Первыми из настоящего времени заговорили экономисты и историки. На публичные площадки, впервые после хрущевских времен, вышли социологи. И небывалое количество людей желающих и умеющих мыслить политически (через несколько лет кто-то сделал это своей профессией, словарь пополнится словом политолог).
Появился клуб друзей «Огонька», клуб при журнале «Нева», общественно-политический клуб «Перестройка» (межпрофессиональный, но, как мне помнится, с экономическим уклоном). Одни из участников этих клубов быстро потерялись, другие вернулись в профессию, третьи вошли в политическую элиту: Салье, Филиппов, Нестеров, Чубайс, Кудрин…
Освобожденная энергия творила погоду. Памятники плакали, смеялись и удивленно смотрели на веселые толпы, сплошь состоявшие из политиков и творцов истории. Только очень внимательный и трезвый ум, по какой-то невероятной причине не задетый этим весенним ветром, мог разглядеть в происходящем признаки грядущего краха, подступающей овечьей апатии и подлого вдохновения агрессии. На тот момент котел был открыт, вода кипела, пар уходил в небо. У всех объявилось свое мнение, все превратились в стратегов и выборщиков, делом никто не занимался или, во всяком случае, оно отошло на второй план.
Этот сатирический взгляд появился, конечно, много позже. Слоган «партия, дай порулить», прозвучавший в еще не коммерческой, не обыдлившейся программе КВНа, выглядел молодой дерзостью, а не репетиловским бурлеском. Нам и правда казалось, что мы держим в руках руль истории. Из стихотворения Мандельштама помнили только: «Ну, что ж, попробуем: огромный, неуклюжий, Скрипучий поворот руля». А ведь там же было и про «сумерки свободы», и про «власти сумрачное бремя», и про то, что «В ком сердце есть, тот должен слышать, время, Как твой корабль ко дну идет». Здесь обращение ко времени, если кто не заметил, это его, времени, корабль идет ко дну. Слышали? Ну, если и слышали, то очень немногие.
Нам было весело, но и серьезны мы были до последней степени.
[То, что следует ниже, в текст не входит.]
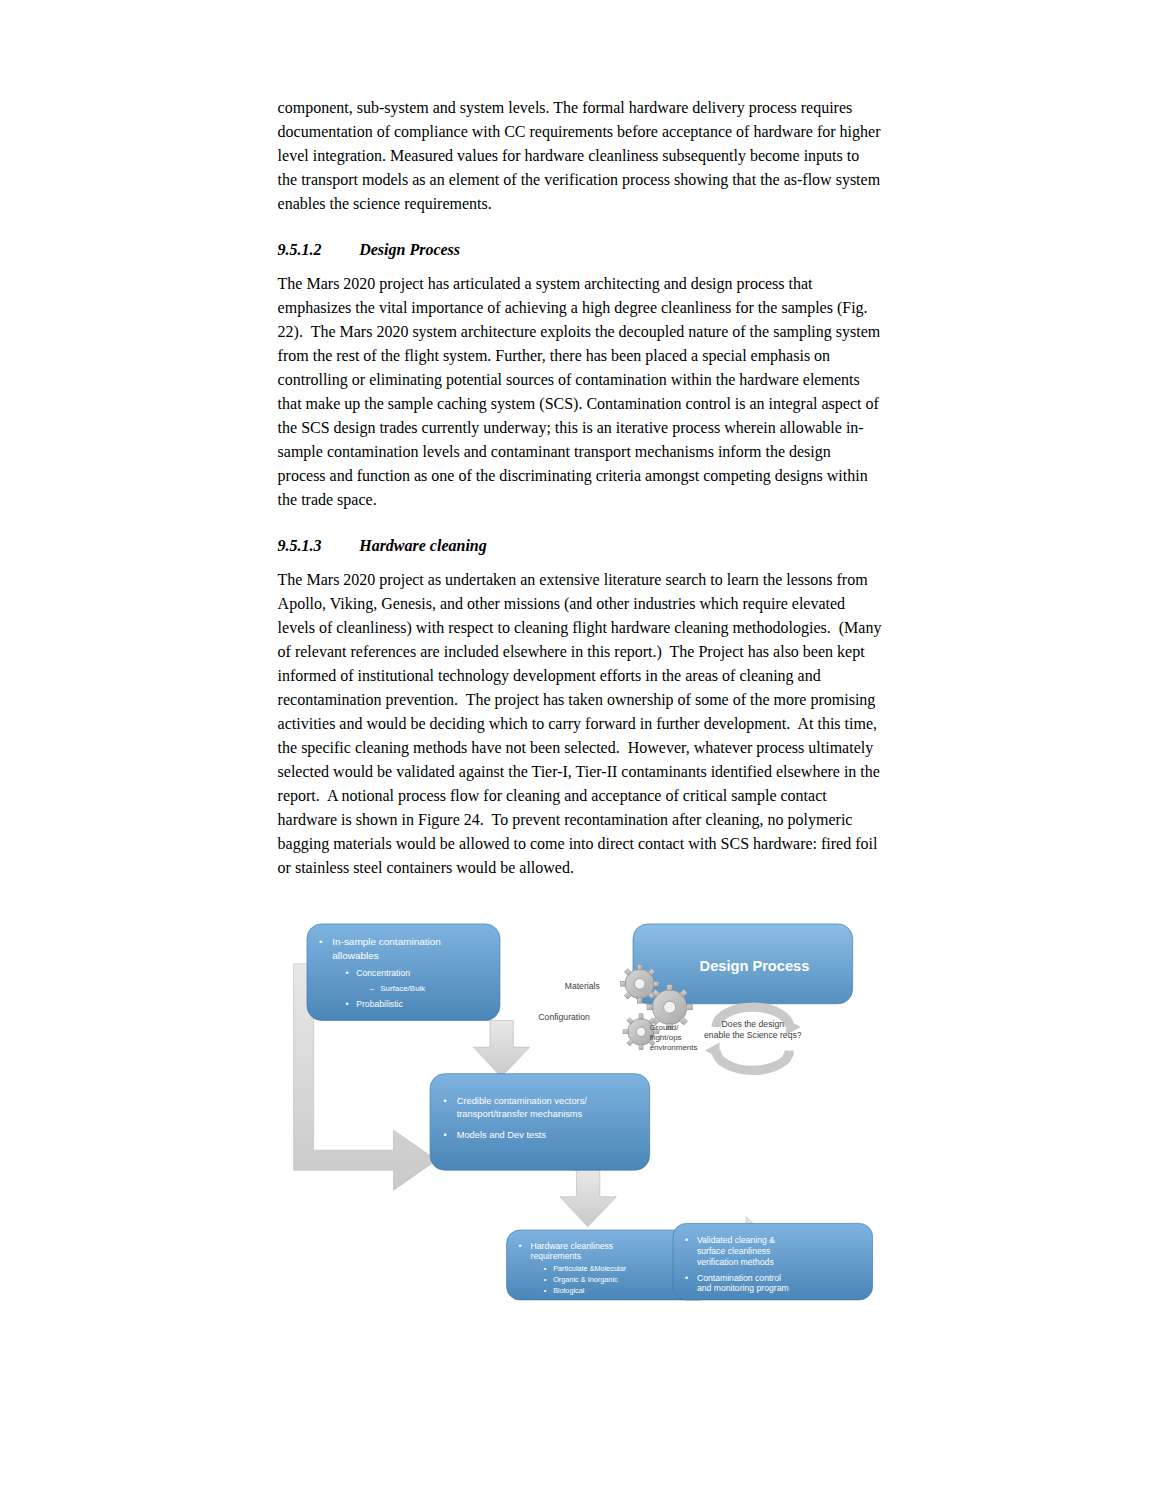component, sub-system and system levels. The formal hardware delivery process requires documentation of compliance with CC requirements before acceptance of hardware for higher level integration. Measured values for hardware cleanliness subsequently become inputs to the transport models as an element of the verification process showing that the as-flow system enables the science requirements.
9.5.1.2 Design Process
The Mars 2020 project has articulated a system architecting and design process that emphasizes the vital importance of achieving a high degree cleanliness for the samples (Fig. 22). The Mars 2020 system architecture exploits the decoupled nature of the sampling system from the rest of the flight system. Further, there has been placed a special emphasis on controlling or eliminating potential sources of contamination within the hardware elements that make up the sample caching system (SCS). Contamination control is an integral aspect of the SCS design trades currently underway; this is an iterative process wherein allowable in-sample contamination levels and contaminant transport mechanisms inform the design process and function as one of the discriminating criteria amongst competing designs within the trade space.
9.5.1.3 Hardware cleaning
The Mars 2020 project as undertaken an extensive literature search to learn the lessons from Apollo, Viking, Genesis, and other missions (and other industries which require elevated levels of cleanliness) with respect to cleaning flight hardware cleaning methodologies. (Many of relevant references are included elsewhere in this report.) The Project has also been kept informed of institutional technology development efforts in the areas of cleaning and recontamination prevention. The project has taken ownership of some of the more promising activities and would be deciding which to carry forward in further development. At this time, the specific cleaning methods have not been selected. However, whatever process ultimately selected would be validated against the Tier-I, Tier-II contaminants identified elsewhere in the report. A notional process flow for cleaning and acceptance of critical sample contact hardware is shown in Figure 24. To prevent recontamination after cleaning, no polymeric bagging materials would be allowed to come into direct contact with SCS hardware: fired foil or stainless steel containers would be allowed.
• In-sample contamination allowables • Concentration – Surface/Bulk • Probabilistic Design Process Materials Configuration Ground/ flight/ops environments Does the design enable the Science reqs? • Credible contamination vectors/ transport/transfer mechanisms • Models and Dev tests • Hardware cleanliness requirements • Particulate &Molecular • Organic & Inorganic • Biological • Validated cleaning & surface cleanliness verification methods • Contamination control and monitoring program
Так, вероятно, должны чувствовать себя люди на войне в ожидании близкой победы. Это была война, да, к сожалению. Впрочем, не знаю, могло ли быть иначе. Однако ожидание скорой победы было определенно синдромом подростковым.
В стихотворении Мандельштама «сумерки» – одновременно и утренние и закатные. Вернее так: эйфория рассвета не обещала дня: «Восходишь ты в глухие годы, О солнце, судия, народ». Между тем, в мае 18-го он был близок по возрасту к нам, апрельского розлива 85-го. Даже моложе.
Сопротивление пассивного большинства мы, конечно, ощущали. Популярной стала библейская притча о Моисее, который водил народ сорок лет по пустыне. Но по интеллигентской традиции идентифицировали мы себя не с народом, а с Моисеем. Интересно, если бы кто-то догадался тогда озвучить эту нашу тайную уверенность, хватило бы у большинства из нас самоиронии? Не много ли Моисеев, даже и на такую географически безразмерную территорию?
Каждый из читателей самиздатовских «хроник» чувствовал себя не только званым, но и избранным. Если и не делом, то сердечным сочувствием мы тоже как бы готовили эту революцию.
Увы, и лучшие из нас были не теми, кто требовался для управления кораблем. Не только в том дело, что сознание наше было сформировано советской эпохой, покрывшей всё наше физическое существование, – порода не та.
И в то же время, сколько же тогда объявилось светлых умов и чистых душ!
Однако опыта мечтательства, опыта отрицания, бесконечных обновлений и переустройств, а по-существу ломки, и снова того же отрицания и снова того же мечтательства для вырабатывания породы недостаточно. Порода – явление не только генетическое, но и историческое. По тому и по другому полю Россия не раз прошлась беспощадным двенадцатиглавым огнедышащим Змеем-Горыничем. (Написал и подумал: и как это язычники угадали христианское число? Вот одно из объяснений его значения: «Число 12 в духовной нумерологии – число порога между жизнью и смертью, между переходом Сознания с одного уровня Бытия на другой». Ну-ну!) И снова Мандельштам, и снова прав: «Мы будем помнить и в летейской стуже, Что десяти небес нам стоила земля».